INTRODUCTION: Definition of polyhydramnios is an AFI >24cm on any linear array real time obstetric ultrasound OR Single amniotic fluid pocket more than equal to 8cm on obstetric ultrasound. Polyhydramnios has been long since recognized as known complication of pregnancy. With the advent of ultrasonography, the diagnosis and management of polyhydramnios has been easy and better.
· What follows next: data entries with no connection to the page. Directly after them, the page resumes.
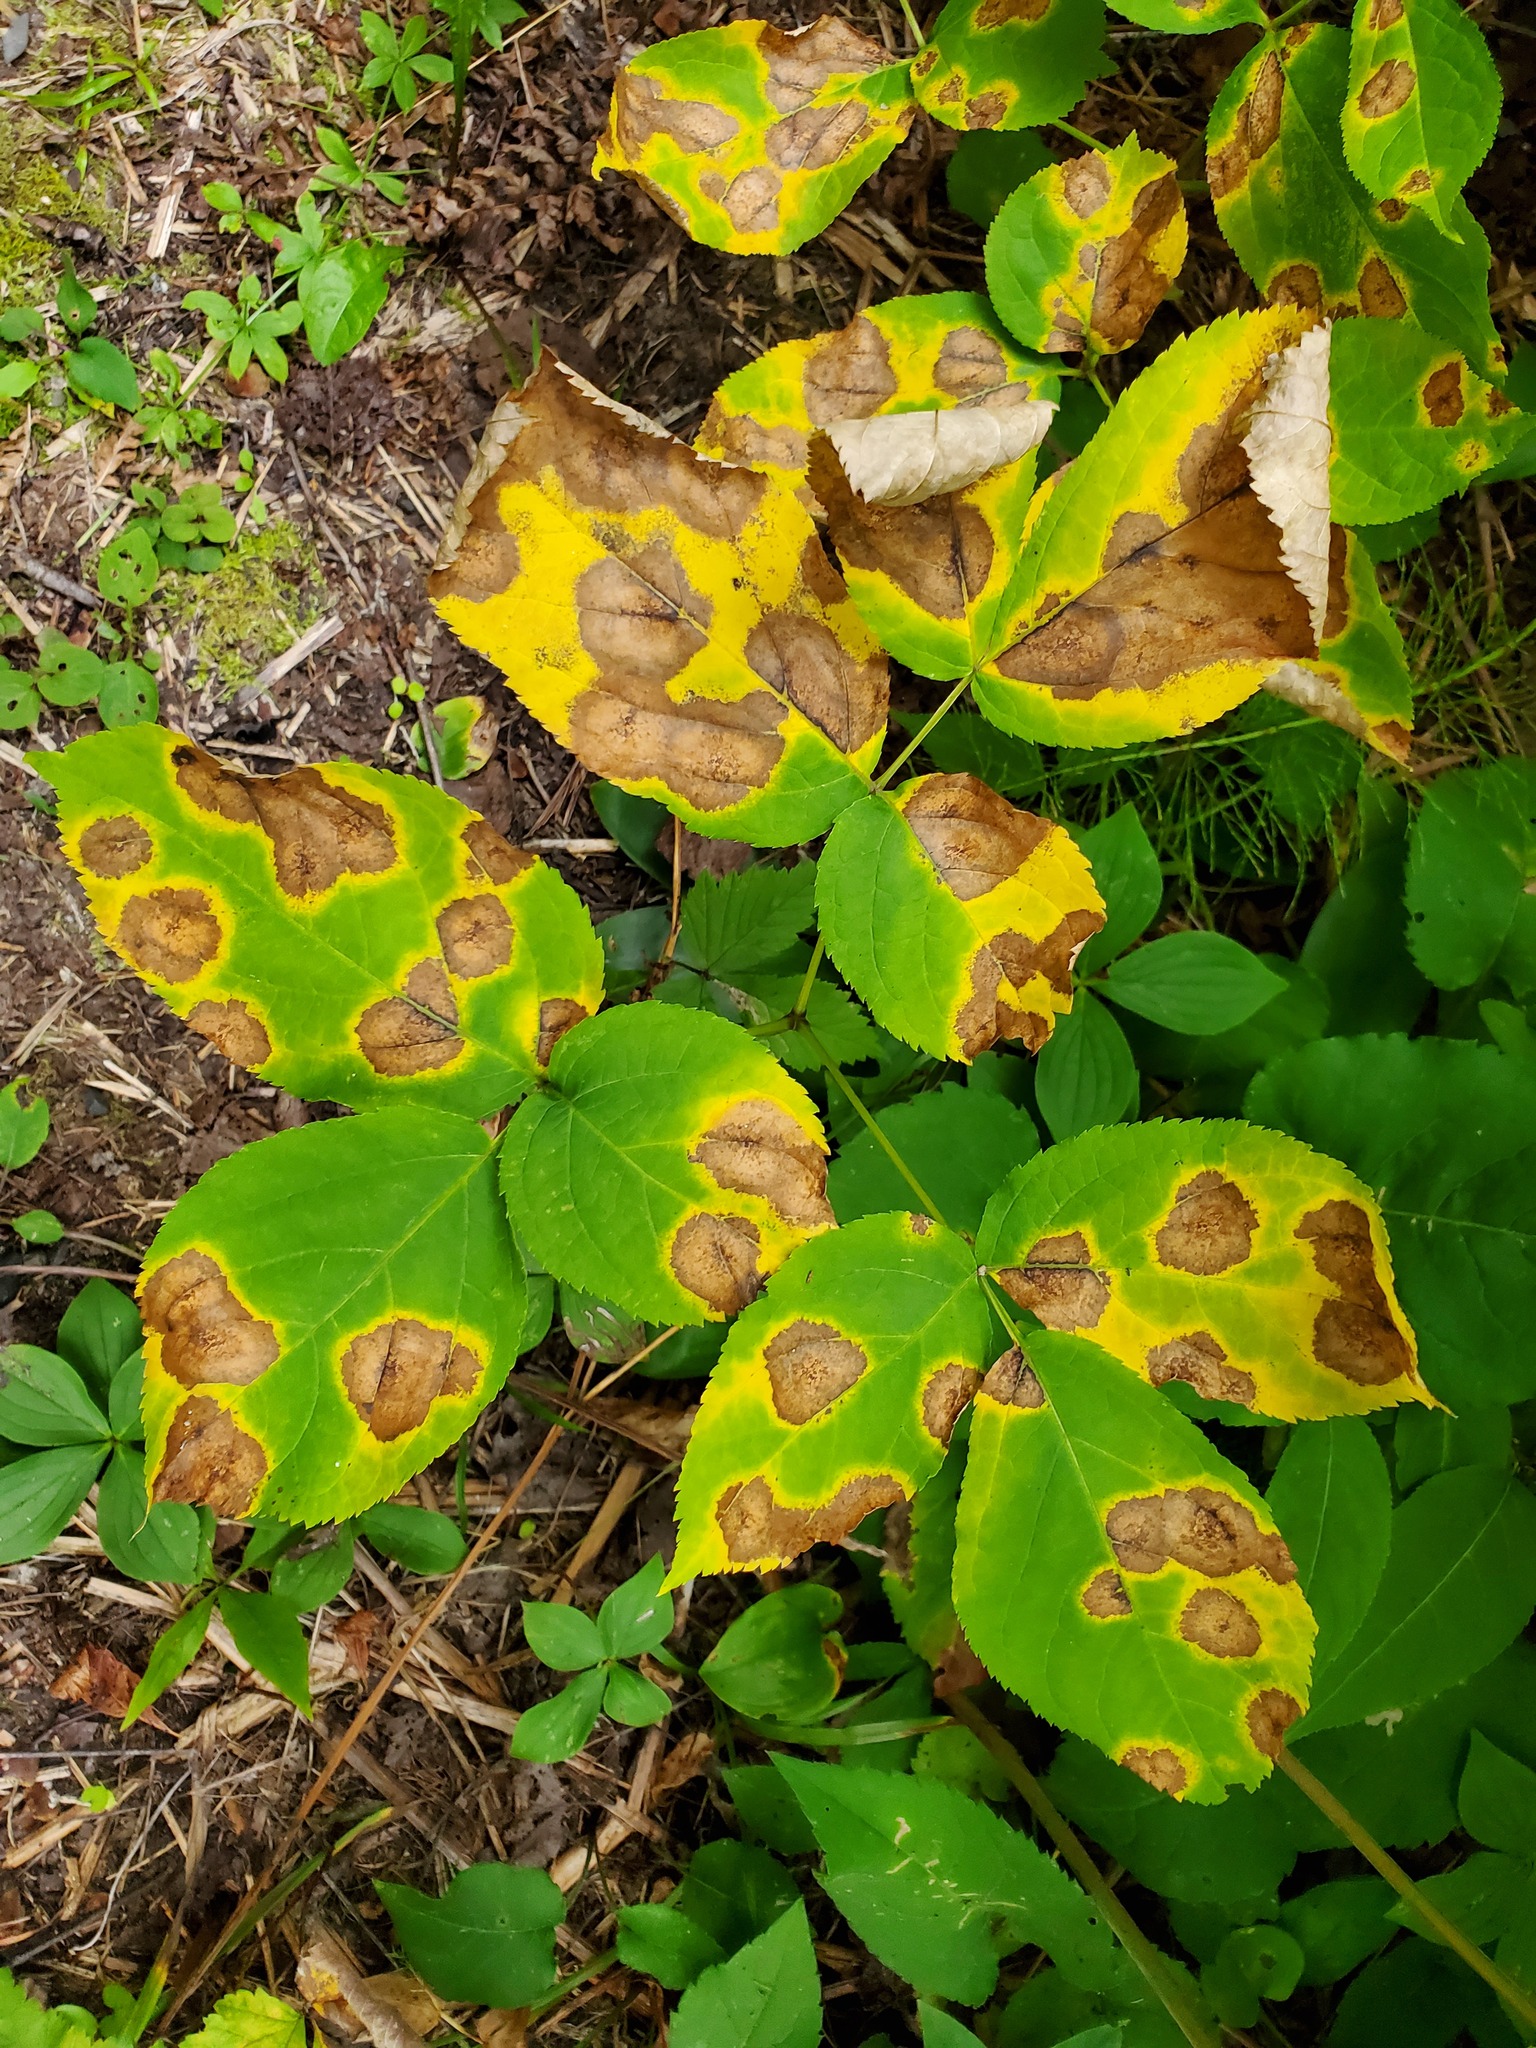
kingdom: Plantae
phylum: Tracheophyta
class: Magnoliopsida
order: Apiales
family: Araliaceae
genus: Aralia
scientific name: Aralia nudicaulis
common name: Wild sarsaparilla
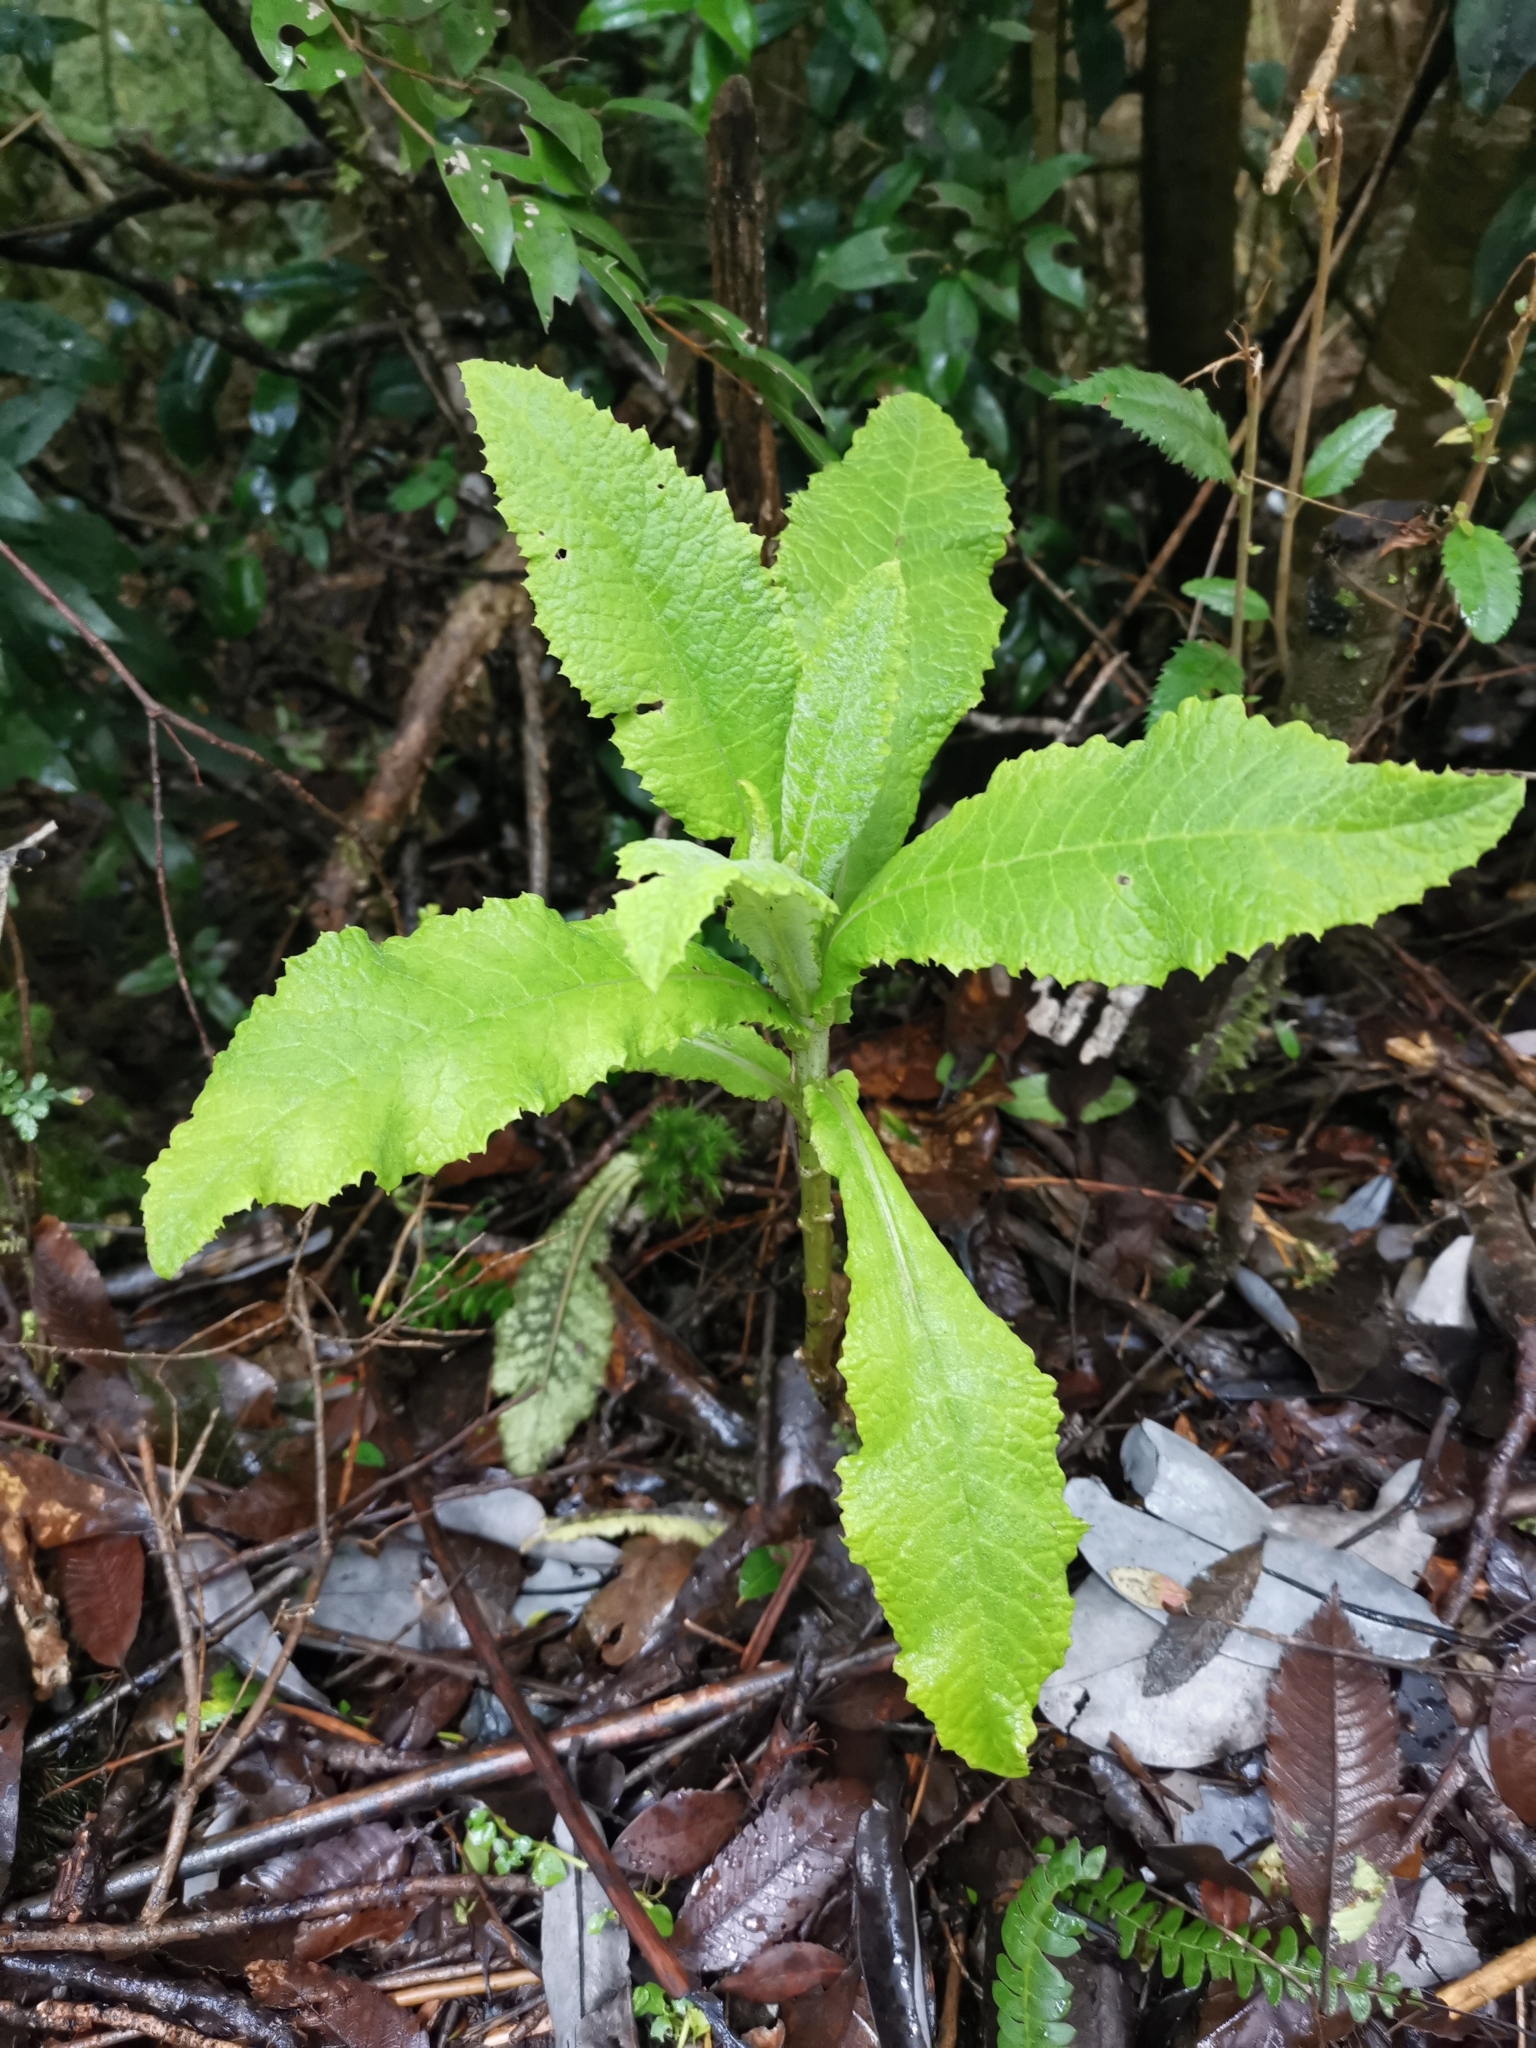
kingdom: Plantae
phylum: Tracheophyta
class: Magnoliopsida
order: Asterales
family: Asteraceae
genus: Acrisione
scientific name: Acrisione cymosa
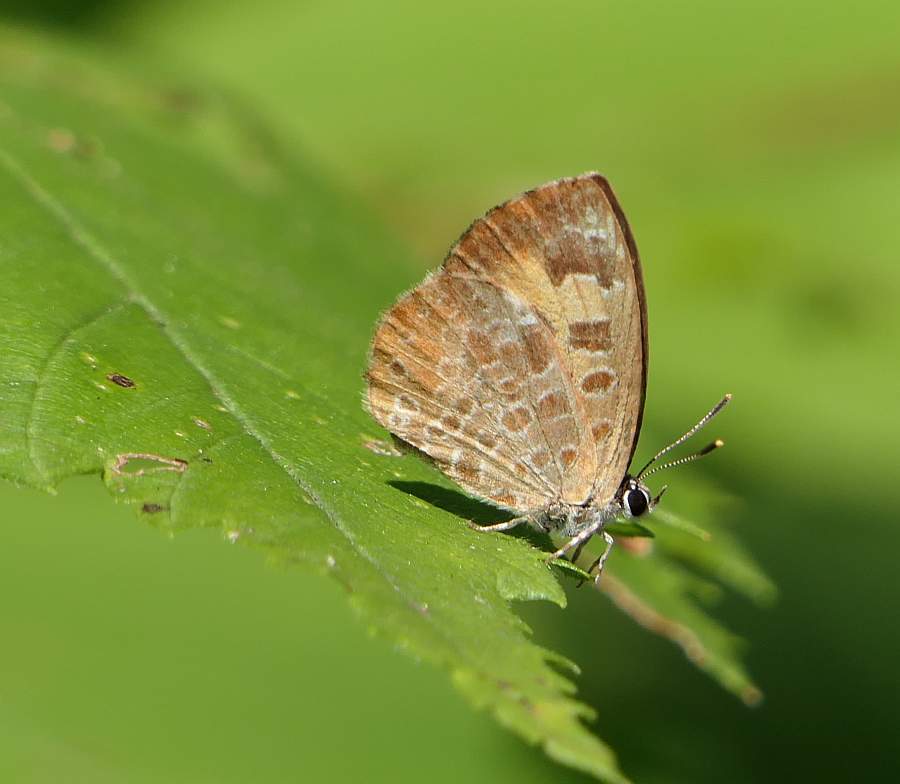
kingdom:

AIMS AND OBJECTIVES: To evaluate the various maternal and foetal causes of polyhydramnios and to study the maternal outcome in terms of intrapartum and postpartum complications and foetal outcome in terms of maturity and occurrence of congenital anomalies in pregnancies complicated with polyhydramnios. MATERIAL AND METHODS: The study was conducted in the Department of Obstetrics and Gynaecology, Civil hospital, B.J. medical College, Ahmedabad. It was a prospective observational study of 50 cases of polyhydramnios, carried out between the period of June 2017 to January 2018. RESULTS: In the present study we found that: Incidence of mild polyhydramnios was 72%, moderate was 18% and severe was 10%. Polyhydramnios was idiopathic in 61% of the cases and 31% cases were due to anomalies, PIH was the most common maternal complication followed by preterm labour and malpresentation. Looking at the neonatal outcome 31% had congenital anomalies. CONCLUSION: It is hence concluded that polyhydramnios is a common condition complicating pregnancy. It is mostly an idiopathic condition and among known aetiologies most common is congenital foetal malformations. With increase in severity of polyhydramnios the maternal and perinatal outcomes tend to deteriorate. Each patient with sonographically diagnosed polyhydramnios should be completely investigated for anomalous baby and other possible etiological entities.